> Work instructions
Your answer should consist only of the lines below from the one with "over by a team" through the one with "(at your option) any later version.", copied exactly.

┌─ Data to examine

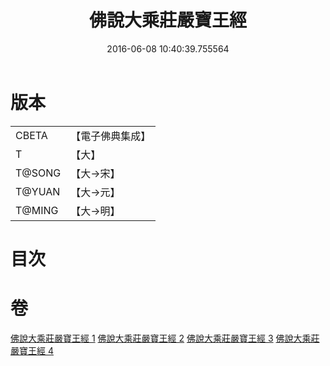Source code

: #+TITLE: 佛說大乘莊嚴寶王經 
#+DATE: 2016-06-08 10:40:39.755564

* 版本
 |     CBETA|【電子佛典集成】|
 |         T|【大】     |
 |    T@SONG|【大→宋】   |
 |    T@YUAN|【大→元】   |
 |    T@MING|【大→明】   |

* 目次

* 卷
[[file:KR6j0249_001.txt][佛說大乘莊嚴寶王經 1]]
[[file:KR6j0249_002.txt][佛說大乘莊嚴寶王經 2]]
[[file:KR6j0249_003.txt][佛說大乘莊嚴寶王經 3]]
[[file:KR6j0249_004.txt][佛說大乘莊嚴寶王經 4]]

└─
┌─ Data to examine

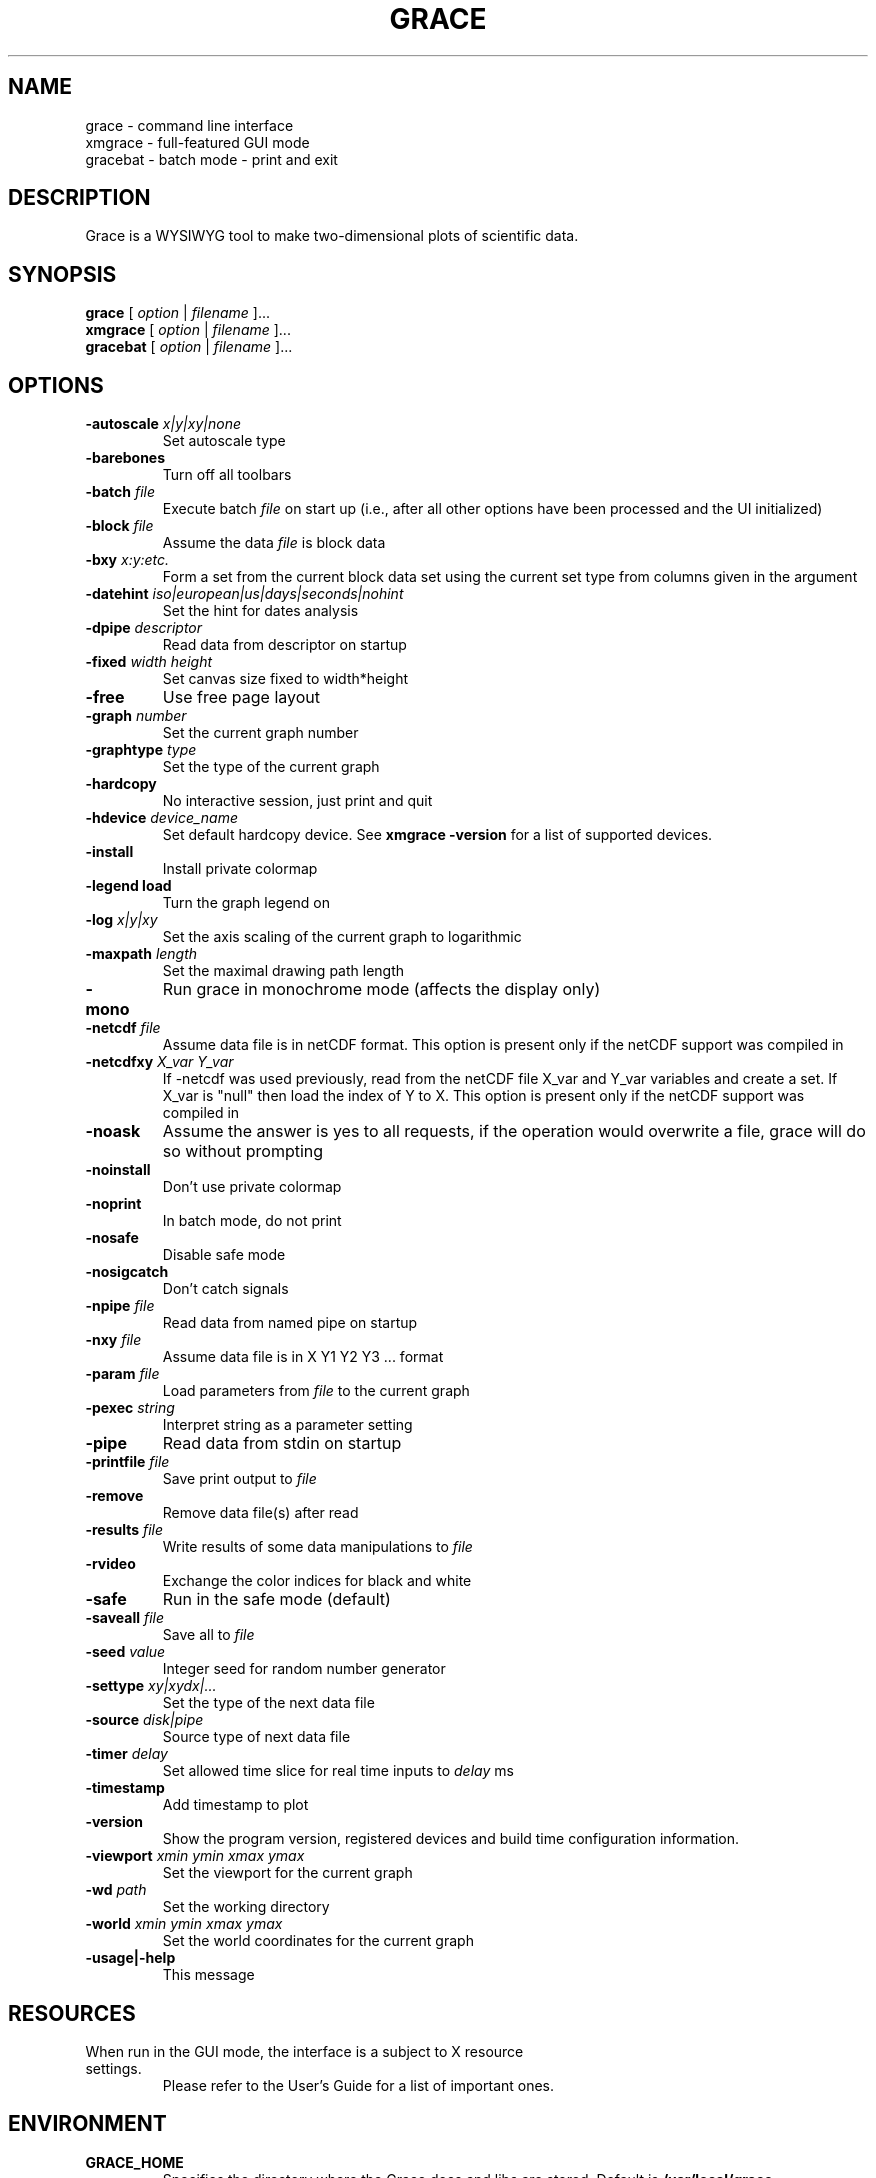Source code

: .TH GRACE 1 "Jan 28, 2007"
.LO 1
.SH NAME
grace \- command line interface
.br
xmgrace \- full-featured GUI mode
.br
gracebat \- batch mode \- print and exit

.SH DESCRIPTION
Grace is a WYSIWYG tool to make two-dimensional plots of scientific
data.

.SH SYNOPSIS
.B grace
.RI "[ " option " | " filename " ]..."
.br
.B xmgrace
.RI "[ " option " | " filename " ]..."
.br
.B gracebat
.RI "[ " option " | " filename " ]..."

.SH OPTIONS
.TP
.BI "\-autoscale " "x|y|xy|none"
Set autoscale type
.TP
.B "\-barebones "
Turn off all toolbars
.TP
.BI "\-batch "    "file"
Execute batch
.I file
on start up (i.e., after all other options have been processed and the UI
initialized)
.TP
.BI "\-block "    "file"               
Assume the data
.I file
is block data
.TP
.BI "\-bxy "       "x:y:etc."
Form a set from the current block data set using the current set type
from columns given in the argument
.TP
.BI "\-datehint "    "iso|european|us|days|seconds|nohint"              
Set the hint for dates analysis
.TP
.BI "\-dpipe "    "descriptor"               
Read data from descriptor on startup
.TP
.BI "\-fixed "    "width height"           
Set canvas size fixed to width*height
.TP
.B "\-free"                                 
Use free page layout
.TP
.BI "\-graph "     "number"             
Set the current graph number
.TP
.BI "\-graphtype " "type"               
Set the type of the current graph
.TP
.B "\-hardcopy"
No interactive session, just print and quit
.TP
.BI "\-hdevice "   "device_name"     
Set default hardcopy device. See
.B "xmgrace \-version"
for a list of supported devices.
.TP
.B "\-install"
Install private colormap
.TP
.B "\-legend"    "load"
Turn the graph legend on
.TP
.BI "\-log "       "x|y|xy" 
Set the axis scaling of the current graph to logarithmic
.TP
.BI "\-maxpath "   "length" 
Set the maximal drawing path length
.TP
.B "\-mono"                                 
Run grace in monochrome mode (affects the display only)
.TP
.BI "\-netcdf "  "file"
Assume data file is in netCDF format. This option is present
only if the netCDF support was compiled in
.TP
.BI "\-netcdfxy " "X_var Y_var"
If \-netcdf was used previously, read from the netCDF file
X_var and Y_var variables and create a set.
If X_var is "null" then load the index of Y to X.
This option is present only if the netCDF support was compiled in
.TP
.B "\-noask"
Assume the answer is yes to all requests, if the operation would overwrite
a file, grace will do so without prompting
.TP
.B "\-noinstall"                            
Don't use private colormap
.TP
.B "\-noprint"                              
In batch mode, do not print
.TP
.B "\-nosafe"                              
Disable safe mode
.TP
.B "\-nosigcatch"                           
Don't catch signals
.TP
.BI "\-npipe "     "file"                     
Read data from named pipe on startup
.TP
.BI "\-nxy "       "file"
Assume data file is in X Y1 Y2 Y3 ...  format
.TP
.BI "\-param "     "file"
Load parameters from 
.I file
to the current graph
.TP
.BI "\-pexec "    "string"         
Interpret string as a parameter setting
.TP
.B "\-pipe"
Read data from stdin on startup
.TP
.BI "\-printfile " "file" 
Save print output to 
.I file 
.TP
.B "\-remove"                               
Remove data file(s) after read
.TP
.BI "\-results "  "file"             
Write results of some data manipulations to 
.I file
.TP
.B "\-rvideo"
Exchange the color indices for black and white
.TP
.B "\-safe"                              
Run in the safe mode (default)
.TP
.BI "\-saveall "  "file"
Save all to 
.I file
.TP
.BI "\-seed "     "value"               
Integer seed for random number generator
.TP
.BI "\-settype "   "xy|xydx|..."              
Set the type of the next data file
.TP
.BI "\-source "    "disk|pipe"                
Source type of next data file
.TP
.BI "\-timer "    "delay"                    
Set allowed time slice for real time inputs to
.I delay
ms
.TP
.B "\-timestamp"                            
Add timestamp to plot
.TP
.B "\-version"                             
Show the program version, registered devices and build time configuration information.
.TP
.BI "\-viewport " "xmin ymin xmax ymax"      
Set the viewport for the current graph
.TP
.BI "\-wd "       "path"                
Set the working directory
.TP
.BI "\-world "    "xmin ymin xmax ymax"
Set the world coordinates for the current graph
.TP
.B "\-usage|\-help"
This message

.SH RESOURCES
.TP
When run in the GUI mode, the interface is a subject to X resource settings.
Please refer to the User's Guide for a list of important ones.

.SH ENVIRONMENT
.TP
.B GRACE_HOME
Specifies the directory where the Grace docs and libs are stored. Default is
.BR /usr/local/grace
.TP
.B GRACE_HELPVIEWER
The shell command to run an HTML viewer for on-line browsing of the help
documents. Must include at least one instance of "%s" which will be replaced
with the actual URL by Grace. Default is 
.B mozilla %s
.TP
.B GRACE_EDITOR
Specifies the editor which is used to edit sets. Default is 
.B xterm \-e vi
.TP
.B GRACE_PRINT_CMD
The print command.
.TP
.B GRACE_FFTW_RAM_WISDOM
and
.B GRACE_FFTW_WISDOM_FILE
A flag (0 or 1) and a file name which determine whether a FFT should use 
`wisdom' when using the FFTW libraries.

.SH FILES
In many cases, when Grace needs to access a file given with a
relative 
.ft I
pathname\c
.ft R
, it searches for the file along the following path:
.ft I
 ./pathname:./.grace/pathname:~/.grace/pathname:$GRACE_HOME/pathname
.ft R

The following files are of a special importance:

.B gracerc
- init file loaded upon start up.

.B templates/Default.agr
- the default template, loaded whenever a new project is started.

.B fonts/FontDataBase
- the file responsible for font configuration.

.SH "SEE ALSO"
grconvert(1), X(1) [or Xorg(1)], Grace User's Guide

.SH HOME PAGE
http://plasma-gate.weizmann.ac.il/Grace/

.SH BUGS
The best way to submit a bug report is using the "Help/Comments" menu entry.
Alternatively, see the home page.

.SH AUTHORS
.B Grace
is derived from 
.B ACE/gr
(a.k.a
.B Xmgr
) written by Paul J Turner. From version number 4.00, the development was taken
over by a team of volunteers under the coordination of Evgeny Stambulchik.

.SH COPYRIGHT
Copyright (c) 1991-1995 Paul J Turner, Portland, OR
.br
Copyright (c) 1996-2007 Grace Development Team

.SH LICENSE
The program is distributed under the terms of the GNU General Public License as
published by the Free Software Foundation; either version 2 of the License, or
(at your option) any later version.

└─

> Answer below
over by a team of volunteers under the coordination of Evgeny Stambulchik.

.SH COPYRIGHT
Copyright (c) 1991-1995 Paul J Turner, Portland, OR
.br
Copyright (c) 1996-2007 Grace Development Team

.SH LICENSE
The program is distributed under the terms of the GNU General Public License as
published by the Free Software Foundation; either version 2 of the License, or
(at your option) any later version.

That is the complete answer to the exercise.